◆ **RECORDS SUPPLIED**
* * * *

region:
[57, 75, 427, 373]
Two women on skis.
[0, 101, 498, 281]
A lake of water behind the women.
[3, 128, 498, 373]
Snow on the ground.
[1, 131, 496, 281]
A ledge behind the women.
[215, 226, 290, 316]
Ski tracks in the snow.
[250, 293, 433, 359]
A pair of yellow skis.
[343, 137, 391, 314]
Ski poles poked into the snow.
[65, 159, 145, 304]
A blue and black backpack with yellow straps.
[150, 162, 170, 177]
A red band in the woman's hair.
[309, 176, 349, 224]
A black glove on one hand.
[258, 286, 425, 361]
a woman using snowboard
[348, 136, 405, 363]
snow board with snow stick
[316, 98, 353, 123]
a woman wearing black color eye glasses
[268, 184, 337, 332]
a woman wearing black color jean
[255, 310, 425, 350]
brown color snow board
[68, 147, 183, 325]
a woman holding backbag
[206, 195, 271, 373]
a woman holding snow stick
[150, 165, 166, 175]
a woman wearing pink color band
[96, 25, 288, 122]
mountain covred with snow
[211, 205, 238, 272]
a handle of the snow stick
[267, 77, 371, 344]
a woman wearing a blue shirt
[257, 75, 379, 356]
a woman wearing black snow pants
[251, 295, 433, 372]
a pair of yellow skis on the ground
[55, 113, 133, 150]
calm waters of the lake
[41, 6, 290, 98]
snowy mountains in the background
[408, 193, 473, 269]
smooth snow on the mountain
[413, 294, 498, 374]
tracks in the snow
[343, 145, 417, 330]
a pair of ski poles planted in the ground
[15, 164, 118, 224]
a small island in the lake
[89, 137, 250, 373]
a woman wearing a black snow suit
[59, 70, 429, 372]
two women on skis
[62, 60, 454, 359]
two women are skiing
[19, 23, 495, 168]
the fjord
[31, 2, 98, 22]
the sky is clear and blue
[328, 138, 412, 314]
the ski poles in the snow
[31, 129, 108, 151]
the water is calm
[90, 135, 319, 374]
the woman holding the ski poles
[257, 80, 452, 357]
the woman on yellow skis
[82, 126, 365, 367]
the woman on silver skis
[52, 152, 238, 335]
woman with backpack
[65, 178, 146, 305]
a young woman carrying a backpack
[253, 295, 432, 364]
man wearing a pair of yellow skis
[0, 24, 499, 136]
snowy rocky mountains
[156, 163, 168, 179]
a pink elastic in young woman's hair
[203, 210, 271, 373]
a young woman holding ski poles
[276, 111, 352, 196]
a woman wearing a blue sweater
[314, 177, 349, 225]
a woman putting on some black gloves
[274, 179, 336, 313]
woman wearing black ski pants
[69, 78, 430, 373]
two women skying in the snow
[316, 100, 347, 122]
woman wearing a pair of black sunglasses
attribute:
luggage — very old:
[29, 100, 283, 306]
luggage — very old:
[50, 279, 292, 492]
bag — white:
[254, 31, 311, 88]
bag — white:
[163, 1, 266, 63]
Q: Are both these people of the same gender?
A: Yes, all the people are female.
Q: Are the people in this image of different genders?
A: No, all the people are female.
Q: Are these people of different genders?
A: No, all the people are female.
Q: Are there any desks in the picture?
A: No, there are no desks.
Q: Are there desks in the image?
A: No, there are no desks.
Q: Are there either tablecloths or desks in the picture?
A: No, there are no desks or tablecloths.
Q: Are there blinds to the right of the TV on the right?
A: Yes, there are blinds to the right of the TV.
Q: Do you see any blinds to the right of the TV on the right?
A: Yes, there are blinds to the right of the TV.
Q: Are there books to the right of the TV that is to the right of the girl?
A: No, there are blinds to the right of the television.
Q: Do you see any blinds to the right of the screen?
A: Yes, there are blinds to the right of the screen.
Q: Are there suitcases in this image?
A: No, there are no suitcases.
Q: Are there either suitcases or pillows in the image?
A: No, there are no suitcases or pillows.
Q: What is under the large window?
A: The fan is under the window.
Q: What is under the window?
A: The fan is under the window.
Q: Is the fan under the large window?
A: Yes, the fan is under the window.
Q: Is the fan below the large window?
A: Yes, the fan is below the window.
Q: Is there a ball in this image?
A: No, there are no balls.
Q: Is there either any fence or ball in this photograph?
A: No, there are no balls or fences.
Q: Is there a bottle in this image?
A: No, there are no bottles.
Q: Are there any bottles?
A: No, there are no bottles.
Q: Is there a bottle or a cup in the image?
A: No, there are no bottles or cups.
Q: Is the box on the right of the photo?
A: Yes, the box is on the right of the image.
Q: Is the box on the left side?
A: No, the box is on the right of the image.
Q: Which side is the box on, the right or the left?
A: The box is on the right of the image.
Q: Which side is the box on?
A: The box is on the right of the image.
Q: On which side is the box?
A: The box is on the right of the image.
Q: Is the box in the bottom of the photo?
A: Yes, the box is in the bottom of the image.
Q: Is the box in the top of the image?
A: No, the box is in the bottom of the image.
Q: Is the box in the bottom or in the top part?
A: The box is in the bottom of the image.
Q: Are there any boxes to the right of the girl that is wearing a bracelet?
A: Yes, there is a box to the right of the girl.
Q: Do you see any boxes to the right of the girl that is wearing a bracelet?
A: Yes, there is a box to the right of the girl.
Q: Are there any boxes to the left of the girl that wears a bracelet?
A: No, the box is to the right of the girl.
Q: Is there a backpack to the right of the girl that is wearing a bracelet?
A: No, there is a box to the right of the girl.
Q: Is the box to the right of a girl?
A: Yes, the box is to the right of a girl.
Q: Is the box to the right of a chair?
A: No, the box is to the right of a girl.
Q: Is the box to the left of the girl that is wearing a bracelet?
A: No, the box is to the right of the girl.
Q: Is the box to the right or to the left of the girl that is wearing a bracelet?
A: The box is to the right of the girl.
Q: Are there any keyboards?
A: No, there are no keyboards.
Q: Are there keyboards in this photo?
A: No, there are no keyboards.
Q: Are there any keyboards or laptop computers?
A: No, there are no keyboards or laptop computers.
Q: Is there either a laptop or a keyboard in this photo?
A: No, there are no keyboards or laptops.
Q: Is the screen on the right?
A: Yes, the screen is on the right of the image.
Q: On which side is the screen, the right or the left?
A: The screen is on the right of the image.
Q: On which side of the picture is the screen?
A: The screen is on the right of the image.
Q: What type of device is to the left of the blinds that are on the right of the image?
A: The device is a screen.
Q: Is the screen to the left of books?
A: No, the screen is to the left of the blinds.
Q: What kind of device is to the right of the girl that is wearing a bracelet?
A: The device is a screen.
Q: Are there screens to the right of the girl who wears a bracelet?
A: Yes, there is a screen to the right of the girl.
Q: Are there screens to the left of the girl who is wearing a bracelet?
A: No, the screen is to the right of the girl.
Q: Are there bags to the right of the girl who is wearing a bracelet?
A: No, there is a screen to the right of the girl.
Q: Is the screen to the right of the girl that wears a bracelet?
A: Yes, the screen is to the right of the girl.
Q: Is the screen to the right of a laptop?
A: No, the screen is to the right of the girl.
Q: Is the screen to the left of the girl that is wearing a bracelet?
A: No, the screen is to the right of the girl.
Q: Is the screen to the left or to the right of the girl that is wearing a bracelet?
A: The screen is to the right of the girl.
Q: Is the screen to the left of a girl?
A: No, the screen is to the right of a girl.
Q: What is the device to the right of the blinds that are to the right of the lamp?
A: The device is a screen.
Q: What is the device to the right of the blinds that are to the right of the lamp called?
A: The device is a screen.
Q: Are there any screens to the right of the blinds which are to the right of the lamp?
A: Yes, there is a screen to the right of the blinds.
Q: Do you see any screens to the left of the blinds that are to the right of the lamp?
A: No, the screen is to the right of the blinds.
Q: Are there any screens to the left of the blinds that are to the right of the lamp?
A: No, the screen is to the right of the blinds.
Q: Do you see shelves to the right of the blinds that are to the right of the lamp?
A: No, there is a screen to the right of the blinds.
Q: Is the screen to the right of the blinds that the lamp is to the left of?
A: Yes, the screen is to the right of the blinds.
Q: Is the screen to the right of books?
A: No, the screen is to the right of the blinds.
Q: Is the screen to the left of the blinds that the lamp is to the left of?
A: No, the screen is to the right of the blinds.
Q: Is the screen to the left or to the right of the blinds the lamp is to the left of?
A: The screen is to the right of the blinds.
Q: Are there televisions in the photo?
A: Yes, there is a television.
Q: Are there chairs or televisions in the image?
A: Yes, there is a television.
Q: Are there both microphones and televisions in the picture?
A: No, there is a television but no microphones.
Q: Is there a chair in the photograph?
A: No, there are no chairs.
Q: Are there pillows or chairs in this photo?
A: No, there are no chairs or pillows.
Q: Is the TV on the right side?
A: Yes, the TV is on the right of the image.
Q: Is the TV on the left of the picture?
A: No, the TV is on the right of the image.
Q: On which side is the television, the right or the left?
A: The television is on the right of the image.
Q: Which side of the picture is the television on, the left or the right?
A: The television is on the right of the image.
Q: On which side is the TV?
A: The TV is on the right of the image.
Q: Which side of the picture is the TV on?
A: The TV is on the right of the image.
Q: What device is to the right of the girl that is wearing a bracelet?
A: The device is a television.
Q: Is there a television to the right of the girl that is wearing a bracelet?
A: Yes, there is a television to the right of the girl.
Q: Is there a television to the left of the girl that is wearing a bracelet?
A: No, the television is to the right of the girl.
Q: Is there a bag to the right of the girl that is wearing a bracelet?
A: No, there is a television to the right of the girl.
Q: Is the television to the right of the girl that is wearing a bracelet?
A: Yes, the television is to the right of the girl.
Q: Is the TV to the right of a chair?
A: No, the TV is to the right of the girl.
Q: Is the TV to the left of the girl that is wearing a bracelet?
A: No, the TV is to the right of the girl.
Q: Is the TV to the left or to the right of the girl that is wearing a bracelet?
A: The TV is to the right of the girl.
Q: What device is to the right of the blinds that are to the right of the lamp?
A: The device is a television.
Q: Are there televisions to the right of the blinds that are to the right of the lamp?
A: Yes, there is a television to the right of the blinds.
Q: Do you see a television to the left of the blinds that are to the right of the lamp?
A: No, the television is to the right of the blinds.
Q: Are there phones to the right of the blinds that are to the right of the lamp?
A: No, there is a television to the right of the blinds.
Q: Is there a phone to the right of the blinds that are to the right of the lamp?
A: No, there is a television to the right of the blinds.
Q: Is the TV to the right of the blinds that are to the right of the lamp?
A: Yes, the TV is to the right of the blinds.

* * * *

◆ **EXERCISE AIM**
Render the rows from the line with "Q: What is under the window?" to the line with "A: No, there are no bottles or cups.", both of those lines included, as a numbered list with any blank lines left out.

◆ **PROBLEM SOLUTION**
1. Q: What is under the window?
2. A: The fan is under the window.
3. Q: Is the fan under the large window?
4. A: Yes, the fan is under the window.
5. Q: Is the fan below the large window?
6. A: Yes, the fan is below the window.
7. Q: Is there a ball in this image?
8. A: No, there are no balls.
9. Q: Is there either any fence or ball in this photograph?
10. A: No, there are no balls or fences.
11. Q: Is there a bottle in this image?
12. A: No, there are no bottles.
13. Q: Are there any bottles?
14. A: No, there are no bottles.
15. Q: Is there a bottle or a cup in the image?
16. A: No, there are no bottles or cups.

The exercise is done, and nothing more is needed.